Data publishers love structure. Very granular fielded data allows their customers to locate very specific things — for example, all investment banks in Boston that invested in green energy start-ups — instantly. Fielded data allows quick apples-to-apples comparisons, lets you know more about your prospective customers, and makes data analysis efforts far easier.
Unstructured data is, well, a mess. To find anything of value in it you need to either structure it (via an industrial grade tool like Khemeia) or you need to search and process it to find the diamonds of data buried in the landslide of information. Until now, the searching and sifting process has been an arduous and time-consuming one that has not made “on-the-fly” searching of large datasets a viable alternative to the parametric searching of a structured database. All the activity around semantic search, however, may be changing the landscape.

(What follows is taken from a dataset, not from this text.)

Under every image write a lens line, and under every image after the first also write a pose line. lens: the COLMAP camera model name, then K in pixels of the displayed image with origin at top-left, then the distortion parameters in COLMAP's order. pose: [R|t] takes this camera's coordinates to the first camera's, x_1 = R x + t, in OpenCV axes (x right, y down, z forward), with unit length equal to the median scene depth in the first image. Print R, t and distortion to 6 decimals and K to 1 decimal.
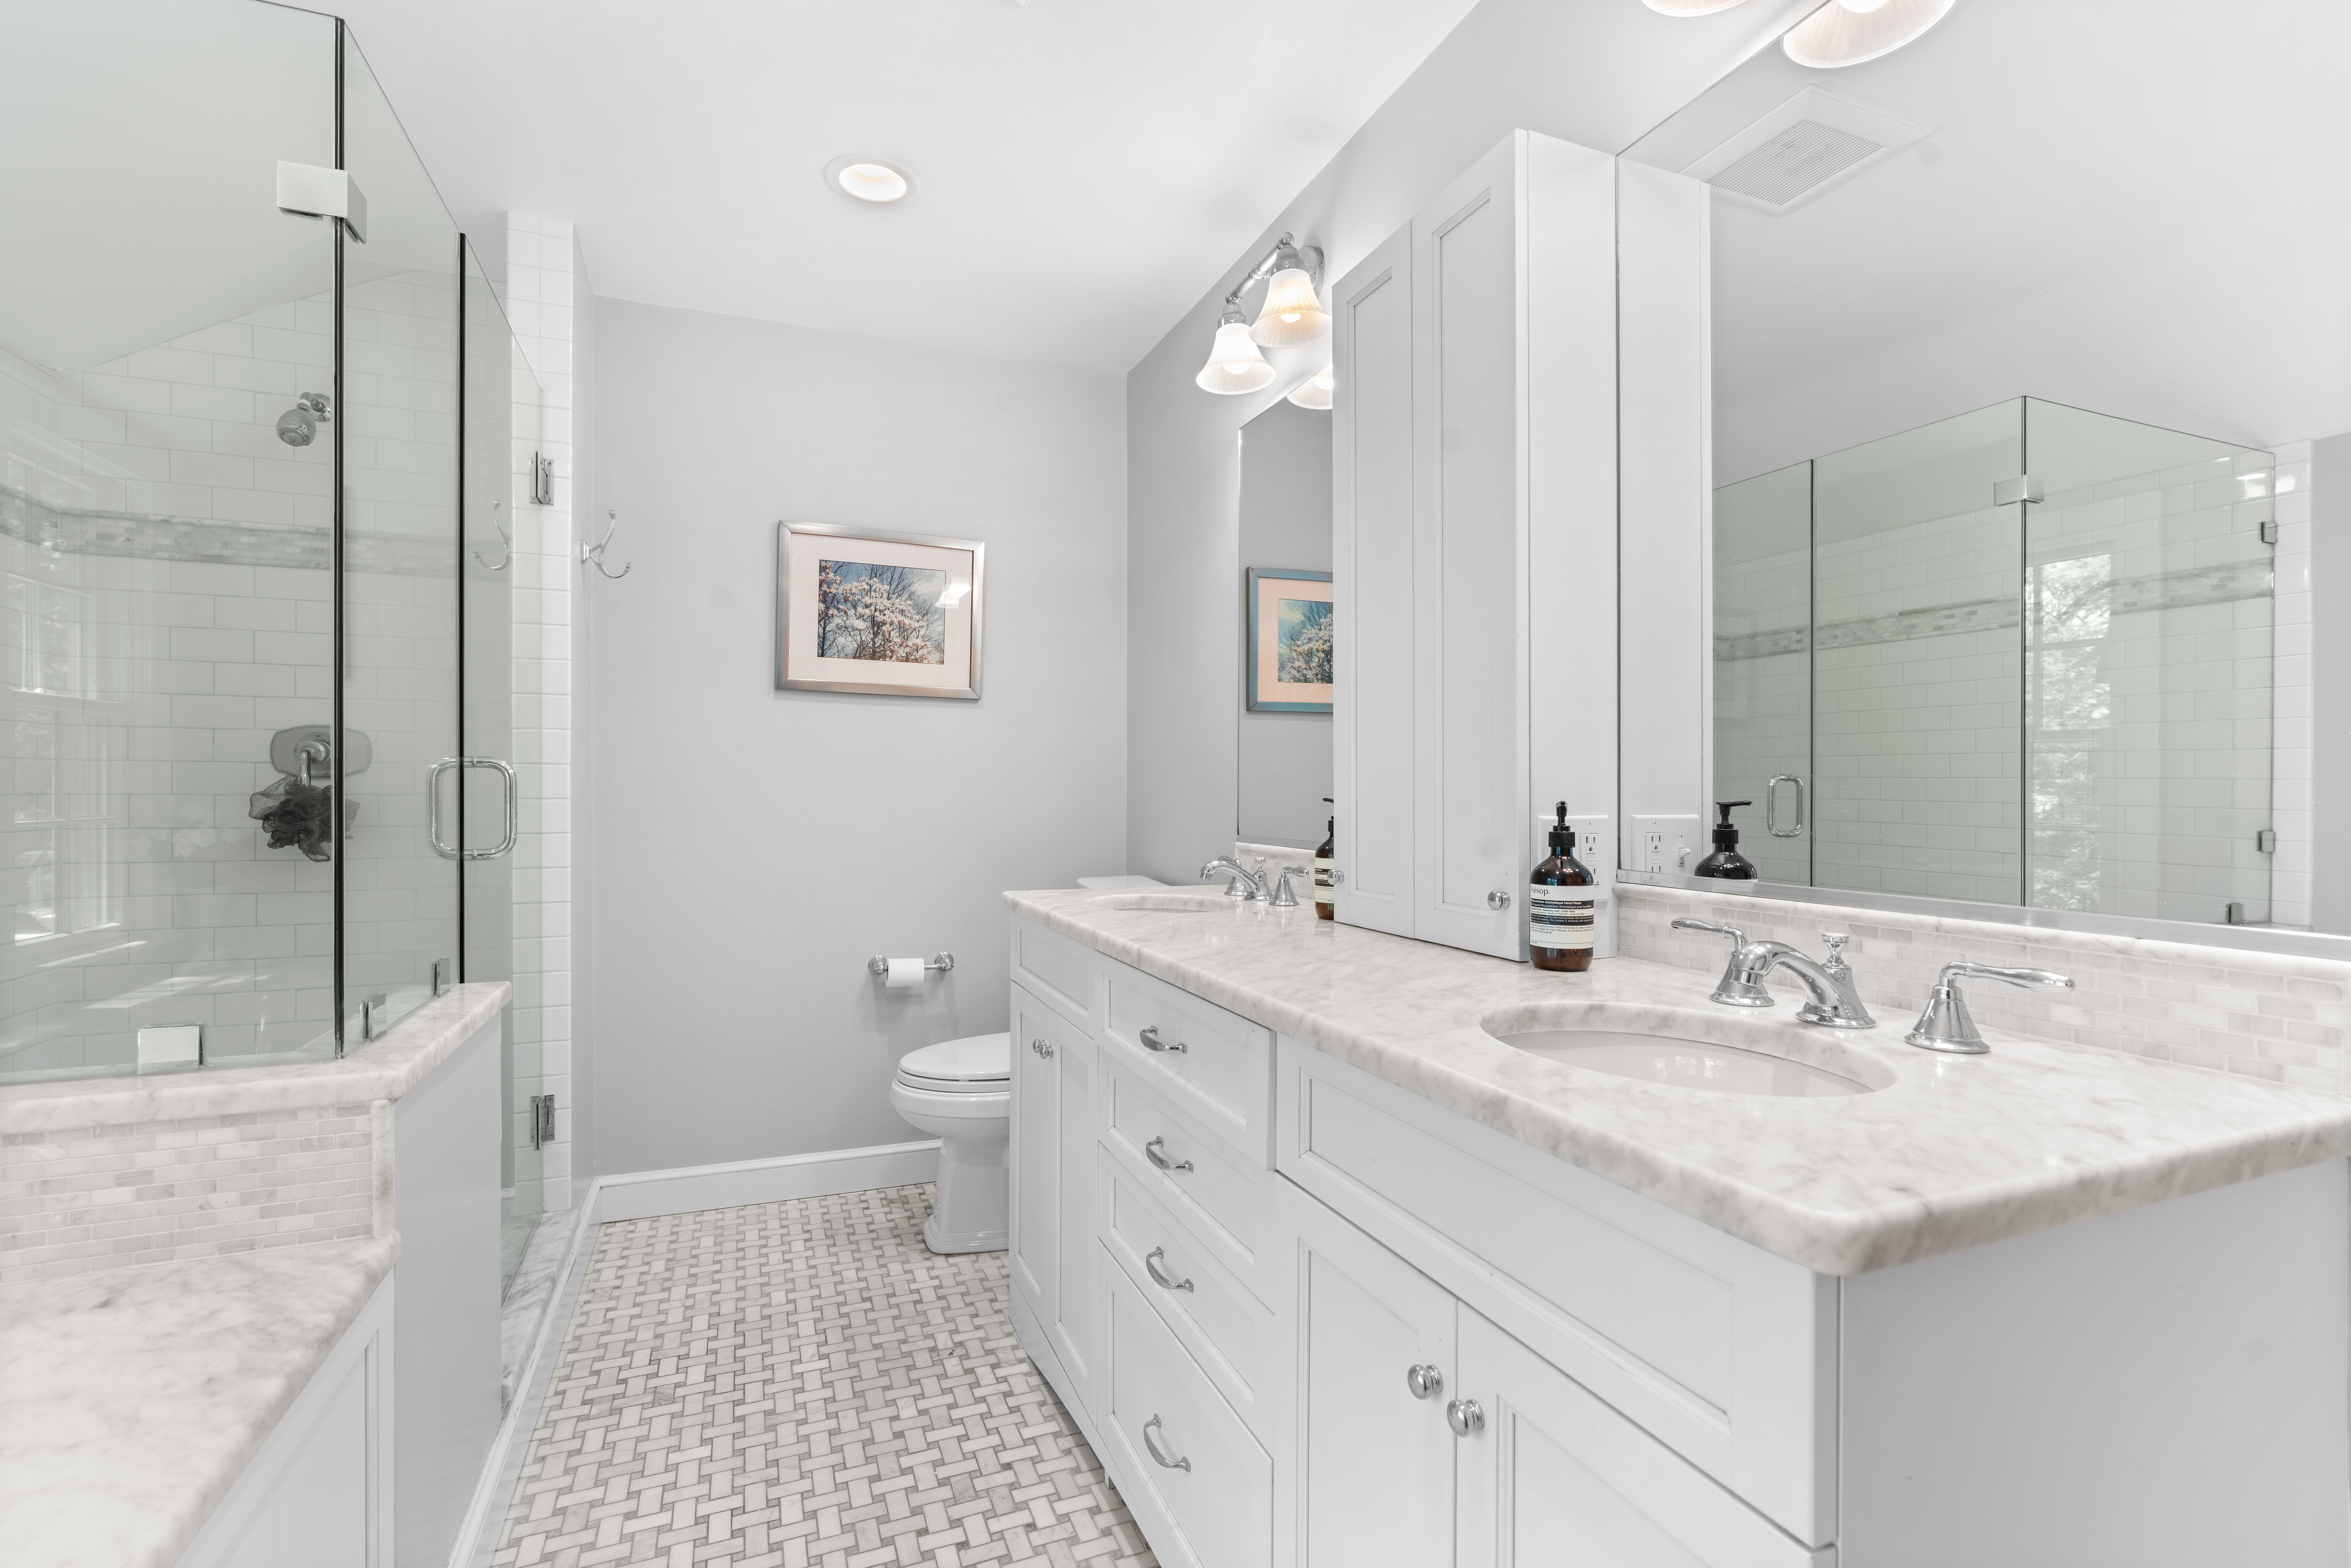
lens RADIAL K [[1043.2, 0, 1170.6], [0, 1043.2, 790.9], [0, 0, 1]] dist [-0.003775, 0.000178]
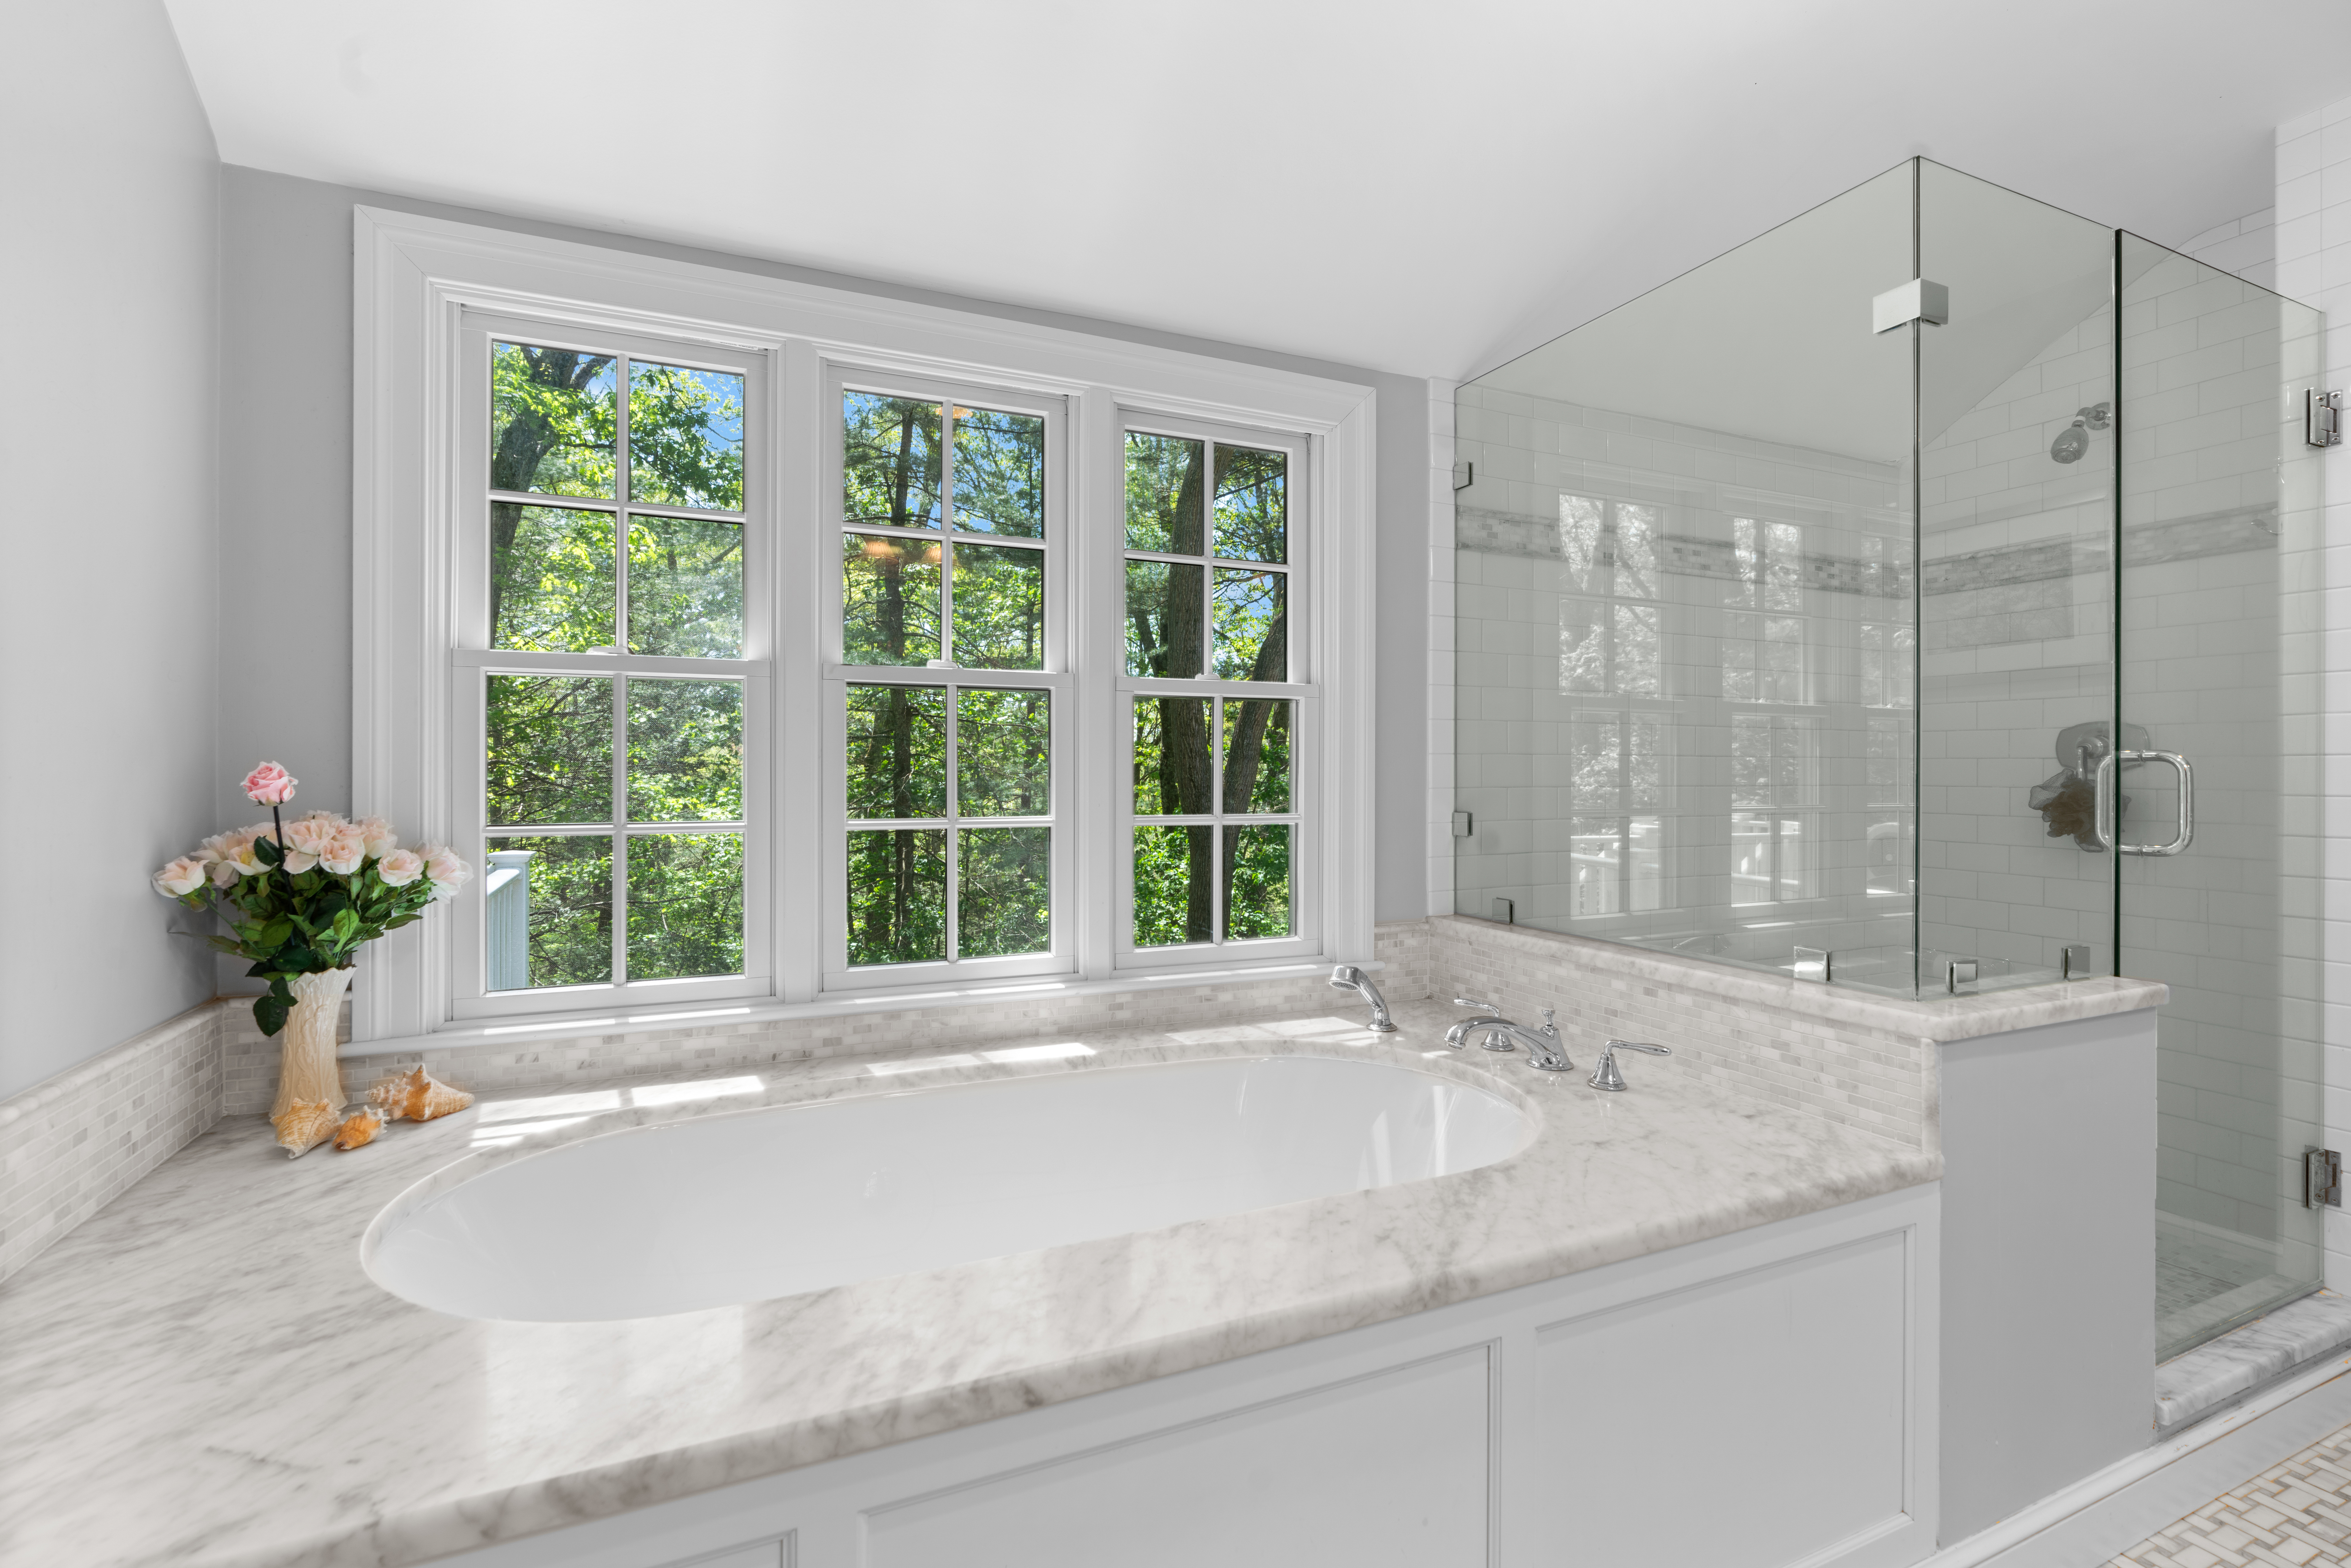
lens RADIAL K [[1043.2, 0, 1168.8], [0, 1043.2, 776.9], [0, 0, 1]] dist [-0.003775, 0.000178]
pose [[0.041549, 0.000628, -0.999136, 0.270639], [-0.008217, 0.999966, 0.000287, -0.000251], [0.999103, 0.008198, 0.041553, 0.043650]]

Enlyton, for instance, offers an approach to search that bridges the gap between structured and unstructured data. It can:
- Associate related news from articles/newsfeeds, blog/Facebook posts, tweets, etc., with a structured record. This gives the user the ability to find the “right” company record quickly and to see all the latest news mentioning the firm, its executives, or its products in reverse chronological order without having to actually capture, field, tag, and store the news information.
- Find a needle in a haystack better than most search tools, making it ideal for building structured databases of company executives from scratch.
- Monitor the Internet for mentions related to a company record, person, or event. In other words, Google Alerts on steroids.
- Act in real time, including defining search criteria, defining target data sets, and calculating results.
- In some cases, obviate the need to set up a robust, formal structure — a time-consuming and complicated process, especially when dealing with growing and changing data sets.
All of these things don’t add up to the death of structured data, but the cost savings of unstructured data and the challenges of extracting meaning from ever-growing sets of “big data” may mean that searchable unstructured data will play an increasingly prominent role in how information services are designed.